Ben Barak Ayelet, Golan Hana, Waldman Dalia, Arkovitz Marc S
Department of Pediatric Oncology, Rambam Medical Center, Rappaport Faculty of Medicine, Technion-Israel Institute of Technology, Haifa, Israel.
Department of Pediatric Oncology, Sheba Medical Center, Tel Hashomer, Israel.
Isr Med Assoc J. 2017 Nov;19(11):691-695.
Neuroblastoma is the most common non-central nervous system (CNS) solid malignant tumor in children. The surgical treatment of high-risk neuroblastoma presents a challenge, and the benefits of aggressive surgical resection have been called into question.

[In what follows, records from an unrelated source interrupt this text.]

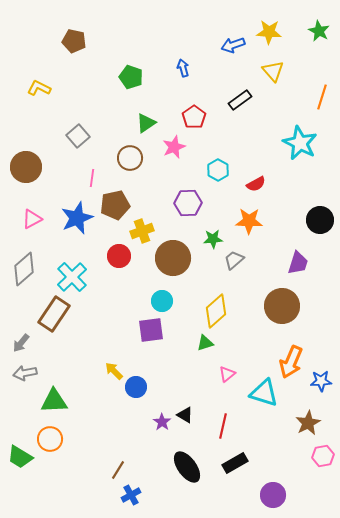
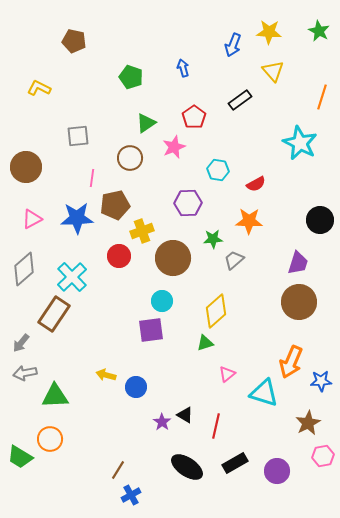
blue arrow at (233, 45): rotated 50 degrees counterclockwise
gray square at (78, 136): rotated 35 degrees clockwise
cyan hexagon at (218, 170): rotated 20 degrees counterclockwise
blue star at (77, 218): rotated 20 degrees clockwise
brown circle at (282, 306): moved 17 px right, 4 px up
yellow arrow at (114, 371): moved 8 px left, 4 px down; rotated 30 degrees counterclockwise
green triangle at (54, 401): moved 1 px right, 5 px up
red line at (223, 426): moved 7 px left
black ellipse at (187, 467): rotated 20 degrees counterclockwise
purple circle at (273, 495): moved 4 px right, 24 px up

To examine our experience with surgical resection of neuroblastoma.
We report on a retrospective chart review of our preliminary surgical experience in 25 patients with neuroblastoma who underwent surgery performed by a single surgeon at two institutions over a 3 year period. Demographic data, including stage of tumor and risk stratification, were recorded. Primary outcome was total gross resection. Patients were followed for 3 years after surgery.
We found that 80% of the patients, including those with high-risk neuroblastoma tumors, had total gross resection of their tumor with minimal operative morbidity and no mortality; 88% had greater than 90% resection of their tumor. Overall, 3 year survival was 84% (21/25).

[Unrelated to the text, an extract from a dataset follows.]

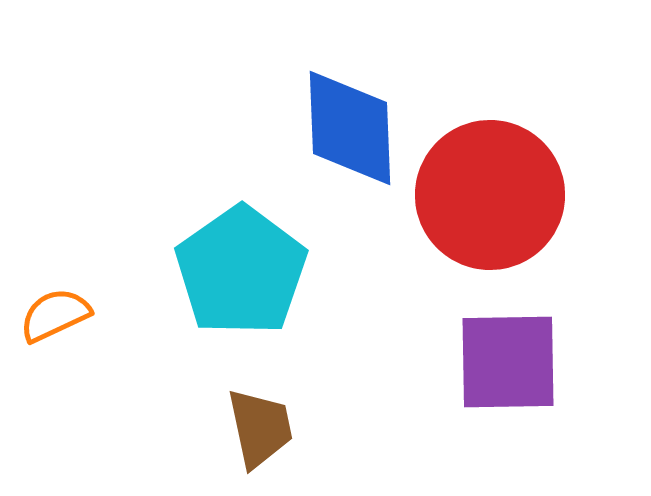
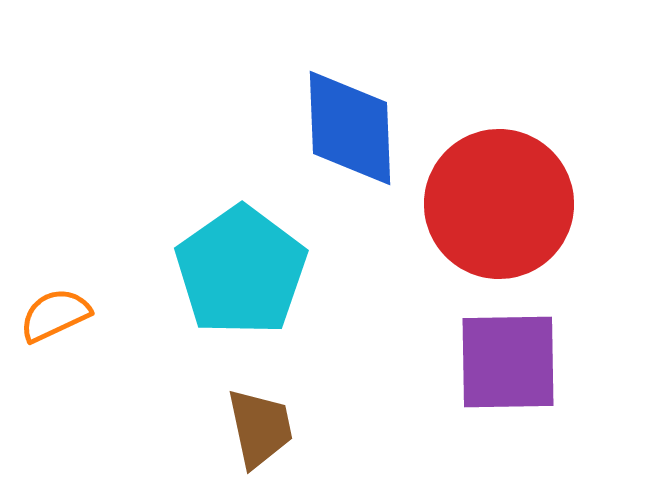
red circle: moved 9 px right, 9 px down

Resection of neuroblastoma, even large, high-risk, bilateral tumors, was possible when performed by surgical teams with considerable experience.
神经母细胞瘤是儿童最常见的非中枢神经系统(CNS)实体恶性肿瘤。高危神经母细胞瘤的外科治疗具有挑战性,积极手术切除的益处也受到质疑。
探讨我们在神经母细胞瘤手术切除方面的经验。
我们报告了一项回顾性病历审查,内容是一名外科医生在两家机构3年期间对25例神经母细胞瘤患者进行手术的初步经验。记录了人口统计学数据,包括肿瘤分期和风险分层。主要结局是肿瘤全切除。患者术后随访3年。
我们发现,80%的患者,包括那些患有高危神经母细胞瘤肿瘤的患者,实现了肿瘤全切除,手术并发症极少且无死亡;88%的患者肿瘤切除率超过90%。总体而言,3年生存率为84%(21/25)。
由经验丰富的手术团队进行神经母细胞瘤切除,即使是大型、高危、双侧肿瘤也是可行的。